Source data
>>>>

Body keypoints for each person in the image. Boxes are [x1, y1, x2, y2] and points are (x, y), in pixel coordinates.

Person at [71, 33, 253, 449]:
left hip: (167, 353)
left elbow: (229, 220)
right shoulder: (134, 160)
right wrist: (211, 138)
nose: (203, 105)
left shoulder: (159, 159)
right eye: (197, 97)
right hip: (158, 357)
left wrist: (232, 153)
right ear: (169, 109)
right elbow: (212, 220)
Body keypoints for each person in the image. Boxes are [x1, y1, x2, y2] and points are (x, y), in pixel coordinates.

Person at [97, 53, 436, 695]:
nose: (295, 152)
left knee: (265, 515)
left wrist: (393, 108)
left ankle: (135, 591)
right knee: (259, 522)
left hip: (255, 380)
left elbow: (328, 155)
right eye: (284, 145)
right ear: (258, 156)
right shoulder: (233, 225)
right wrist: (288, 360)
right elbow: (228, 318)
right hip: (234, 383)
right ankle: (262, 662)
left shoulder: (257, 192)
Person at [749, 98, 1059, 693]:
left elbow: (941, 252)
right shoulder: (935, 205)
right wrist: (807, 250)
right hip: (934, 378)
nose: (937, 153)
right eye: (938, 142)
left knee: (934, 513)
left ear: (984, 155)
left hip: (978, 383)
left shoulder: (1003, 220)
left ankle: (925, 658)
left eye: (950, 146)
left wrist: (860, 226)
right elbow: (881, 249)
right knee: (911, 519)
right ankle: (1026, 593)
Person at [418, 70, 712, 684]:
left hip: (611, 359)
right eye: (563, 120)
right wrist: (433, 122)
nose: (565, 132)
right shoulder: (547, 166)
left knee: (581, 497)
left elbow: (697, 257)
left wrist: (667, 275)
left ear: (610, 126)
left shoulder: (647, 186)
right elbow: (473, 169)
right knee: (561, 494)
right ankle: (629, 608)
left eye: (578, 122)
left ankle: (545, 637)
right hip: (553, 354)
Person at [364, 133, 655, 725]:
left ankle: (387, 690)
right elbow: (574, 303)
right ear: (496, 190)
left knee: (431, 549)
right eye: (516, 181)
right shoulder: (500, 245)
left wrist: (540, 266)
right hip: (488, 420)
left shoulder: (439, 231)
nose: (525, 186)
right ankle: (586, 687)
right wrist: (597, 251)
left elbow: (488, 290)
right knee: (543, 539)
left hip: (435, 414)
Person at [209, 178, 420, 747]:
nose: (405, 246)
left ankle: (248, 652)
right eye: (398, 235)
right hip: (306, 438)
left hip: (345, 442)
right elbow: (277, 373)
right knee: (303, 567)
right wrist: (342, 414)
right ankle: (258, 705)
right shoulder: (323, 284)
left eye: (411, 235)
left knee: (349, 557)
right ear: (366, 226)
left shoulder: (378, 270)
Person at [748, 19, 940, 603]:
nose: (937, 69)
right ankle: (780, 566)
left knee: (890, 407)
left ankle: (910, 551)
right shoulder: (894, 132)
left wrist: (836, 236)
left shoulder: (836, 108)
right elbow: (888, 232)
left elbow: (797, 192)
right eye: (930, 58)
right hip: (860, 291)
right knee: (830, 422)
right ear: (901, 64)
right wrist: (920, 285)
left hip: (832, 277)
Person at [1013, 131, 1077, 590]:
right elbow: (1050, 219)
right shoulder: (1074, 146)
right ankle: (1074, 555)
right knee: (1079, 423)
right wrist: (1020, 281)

<<<<
>>>>

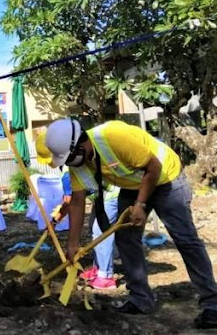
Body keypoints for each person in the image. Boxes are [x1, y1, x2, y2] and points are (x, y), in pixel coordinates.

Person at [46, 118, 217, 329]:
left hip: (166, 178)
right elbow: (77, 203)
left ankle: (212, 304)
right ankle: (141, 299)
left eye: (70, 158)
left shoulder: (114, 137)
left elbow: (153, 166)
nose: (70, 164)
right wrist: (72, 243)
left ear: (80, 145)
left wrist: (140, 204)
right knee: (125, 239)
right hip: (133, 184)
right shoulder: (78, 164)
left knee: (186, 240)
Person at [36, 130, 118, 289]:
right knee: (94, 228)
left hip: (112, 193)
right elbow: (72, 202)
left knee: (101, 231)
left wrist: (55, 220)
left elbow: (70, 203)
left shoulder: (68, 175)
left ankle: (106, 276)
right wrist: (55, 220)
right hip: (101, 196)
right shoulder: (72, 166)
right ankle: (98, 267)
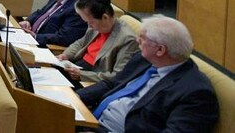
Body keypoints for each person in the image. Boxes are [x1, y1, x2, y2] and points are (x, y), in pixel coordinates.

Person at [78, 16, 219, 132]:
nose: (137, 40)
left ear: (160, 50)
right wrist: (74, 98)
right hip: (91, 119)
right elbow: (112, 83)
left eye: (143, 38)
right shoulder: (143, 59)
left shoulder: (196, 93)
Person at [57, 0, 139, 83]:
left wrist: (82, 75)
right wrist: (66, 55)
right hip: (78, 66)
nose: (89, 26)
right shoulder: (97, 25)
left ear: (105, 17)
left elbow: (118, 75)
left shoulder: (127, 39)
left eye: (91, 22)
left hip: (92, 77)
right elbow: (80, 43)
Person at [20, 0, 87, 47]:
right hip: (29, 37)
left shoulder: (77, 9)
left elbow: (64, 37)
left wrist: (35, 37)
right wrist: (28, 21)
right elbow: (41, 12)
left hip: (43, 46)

<<<<
>>>>

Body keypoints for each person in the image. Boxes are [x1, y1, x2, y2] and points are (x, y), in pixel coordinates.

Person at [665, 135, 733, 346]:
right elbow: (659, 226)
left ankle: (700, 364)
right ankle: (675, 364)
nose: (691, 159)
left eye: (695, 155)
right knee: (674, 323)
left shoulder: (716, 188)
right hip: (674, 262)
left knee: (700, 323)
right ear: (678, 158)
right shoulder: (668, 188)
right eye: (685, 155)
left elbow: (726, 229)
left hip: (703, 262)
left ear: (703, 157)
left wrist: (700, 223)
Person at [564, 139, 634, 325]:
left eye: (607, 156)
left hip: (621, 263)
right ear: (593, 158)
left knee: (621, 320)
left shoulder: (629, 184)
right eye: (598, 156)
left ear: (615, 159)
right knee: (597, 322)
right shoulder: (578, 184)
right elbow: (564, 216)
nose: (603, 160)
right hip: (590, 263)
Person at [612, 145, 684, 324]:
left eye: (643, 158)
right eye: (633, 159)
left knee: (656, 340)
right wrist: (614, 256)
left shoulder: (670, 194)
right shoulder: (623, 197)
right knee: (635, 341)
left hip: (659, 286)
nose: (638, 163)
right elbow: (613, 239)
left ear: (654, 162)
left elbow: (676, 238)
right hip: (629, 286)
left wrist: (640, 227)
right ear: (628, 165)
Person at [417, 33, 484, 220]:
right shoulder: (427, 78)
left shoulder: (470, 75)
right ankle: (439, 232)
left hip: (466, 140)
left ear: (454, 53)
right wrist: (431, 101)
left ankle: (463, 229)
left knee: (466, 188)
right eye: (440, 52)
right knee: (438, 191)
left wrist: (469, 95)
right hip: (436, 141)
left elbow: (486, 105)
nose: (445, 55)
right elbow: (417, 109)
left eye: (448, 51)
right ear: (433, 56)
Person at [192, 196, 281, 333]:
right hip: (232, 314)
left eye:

<<<<

What you will do:
Above are the entries. Output exactly the lines beginning with the line that has "right shoulder: (894, 132)" and ending with the line that has "right wrist: (1020, 281)".

Response to the task:
right shoulder: (894, 132)
left wrist: (836, 236)
left shoulder: (836, 108)
right elbow: (888, 232)
left elbow: (797, 192)
right eye: (930, 58)
right hip: (860, 291)
right knee: (830, 422)
right ear: (901, 64)
right wrist: (920, 285)
left hip: (832, 277)
Person at [1013, 131, 1077, 590]:
right elbow: (1050, 219)
right shoulder: (1074, 146)
right ankle: (1074, 555)
right knee: (1079, 423)
right wrist: (1020, 281)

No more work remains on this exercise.